ST PETERSBURG DAY 3, AFTERNOON ADVENTURES

After leaving the market, the photographic record grows a little hazy.  We had a very nice lunch featuring singing and dancing, and a quite fine chicken kiev.










By then it was raining.  Really raining.  Hard.  So some left for the bus, but we headed across the street to the Cathedral of Christ on the Spilled Blood.  Since we know you are interested, in Russian:  Церковь Спаса на Крови, Tserkovʹ Spasa na Krovi.  

It looks a lot like You Know What in Moscow.  


This church was built on the site where Tsar Alexander II was assassinated and was dedicated in his memory.  At the time there was unrest because of the continuing enslavement of the serfs, which was becoming increasingly untenable at the time.  The assassination may have abruptly altered world history, since turned out that when he was attacked, the Tsar had in his pocket a proclamation that would have eased the serfs' situation considerably.  Had the assassination not occurred, some speculate that the revolution might have been avoided, and Russia might have transitioned into something resembling western democracies.  
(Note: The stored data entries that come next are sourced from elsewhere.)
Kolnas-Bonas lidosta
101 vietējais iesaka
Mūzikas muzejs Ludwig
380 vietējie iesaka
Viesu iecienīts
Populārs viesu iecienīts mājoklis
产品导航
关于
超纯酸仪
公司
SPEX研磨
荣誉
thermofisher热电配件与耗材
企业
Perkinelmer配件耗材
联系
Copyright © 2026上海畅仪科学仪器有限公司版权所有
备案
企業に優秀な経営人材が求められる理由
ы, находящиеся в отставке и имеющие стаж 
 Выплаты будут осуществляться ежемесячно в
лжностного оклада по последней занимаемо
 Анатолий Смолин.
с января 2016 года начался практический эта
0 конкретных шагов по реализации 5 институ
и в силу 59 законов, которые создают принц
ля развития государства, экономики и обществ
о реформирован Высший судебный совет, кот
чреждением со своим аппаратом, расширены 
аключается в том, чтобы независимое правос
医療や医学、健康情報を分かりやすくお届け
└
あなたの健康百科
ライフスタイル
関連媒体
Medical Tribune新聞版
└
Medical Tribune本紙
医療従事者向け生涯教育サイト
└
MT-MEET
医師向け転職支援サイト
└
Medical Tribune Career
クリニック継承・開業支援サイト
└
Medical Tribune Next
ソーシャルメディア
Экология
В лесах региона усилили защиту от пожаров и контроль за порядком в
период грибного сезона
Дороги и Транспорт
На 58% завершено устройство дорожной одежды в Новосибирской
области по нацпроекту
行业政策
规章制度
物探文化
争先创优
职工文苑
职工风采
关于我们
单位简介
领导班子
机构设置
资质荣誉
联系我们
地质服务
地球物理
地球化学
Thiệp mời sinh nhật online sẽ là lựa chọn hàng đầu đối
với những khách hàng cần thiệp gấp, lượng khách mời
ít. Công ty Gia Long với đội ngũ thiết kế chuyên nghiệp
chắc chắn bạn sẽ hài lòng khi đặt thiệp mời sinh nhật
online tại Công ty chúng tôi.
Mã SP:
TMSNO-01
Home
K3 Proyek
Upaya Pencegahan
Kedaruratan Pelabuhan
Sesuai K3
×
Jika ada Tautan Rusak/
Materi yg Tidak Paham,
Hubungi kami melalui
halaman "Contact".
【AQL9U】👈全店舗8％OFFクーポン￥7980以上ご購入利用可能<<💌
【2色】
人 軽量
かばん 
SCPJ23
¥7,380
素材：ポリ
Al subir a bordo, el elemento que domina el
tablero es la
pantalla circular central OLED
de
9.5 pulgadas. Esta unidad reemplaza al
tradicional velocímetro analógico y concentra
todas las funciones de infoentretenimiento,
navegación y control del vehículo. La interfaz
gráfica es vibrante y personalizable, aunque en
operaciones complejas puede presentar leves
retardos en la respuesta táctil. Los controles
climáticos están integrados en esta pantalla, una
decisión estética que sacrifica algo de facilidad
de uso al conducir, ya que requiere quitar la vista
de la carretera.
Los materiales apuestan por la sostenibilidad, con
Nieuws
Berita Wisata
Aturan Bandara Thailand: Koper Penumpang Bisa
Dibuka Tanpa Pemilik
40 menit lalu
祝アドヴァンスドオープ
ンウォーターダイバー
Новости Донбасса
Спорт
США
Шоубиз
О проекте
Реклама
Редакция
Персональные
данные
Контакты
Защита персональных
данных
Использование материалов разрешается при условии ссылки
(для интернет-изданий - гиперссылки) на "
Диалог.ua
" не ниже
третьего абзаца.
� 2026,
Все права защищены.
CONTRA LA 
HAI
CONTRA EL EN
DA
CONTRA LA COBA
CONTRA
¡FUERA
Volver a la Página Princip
Construction began in 1883 and not completed until 1907.  So although it looks much like St. Basil's in Moscow that was built hundreds of years earlier, it is fairly modern.

It was raining pretty hard, we have few photos of the exterior (check in another day for more), but we were dazzled by the interior.



The Church contains over 7500 square yards of mosaics, perhaps more than any other church in the world.  Dazzling.


It was never actually used as a church, but as a memorial to Alexander II.  It was looted in the revolution, and closed in 1930.  It was used as a morgue during WWII, and then as a vegetable warehouse.  Restoration took 27 years, from 1970 to 1997.  It has not been consecrated as a church, so it is now officially a Mosaic Museum.  No wonder. Everywhere you look there is color, movement, depth and richness, all from the magnificent mosaics.



















Dazzling.

From the church we went to an excellent lecture about Russian ballet, and a tour of the Rimsky-Korsokov Museum.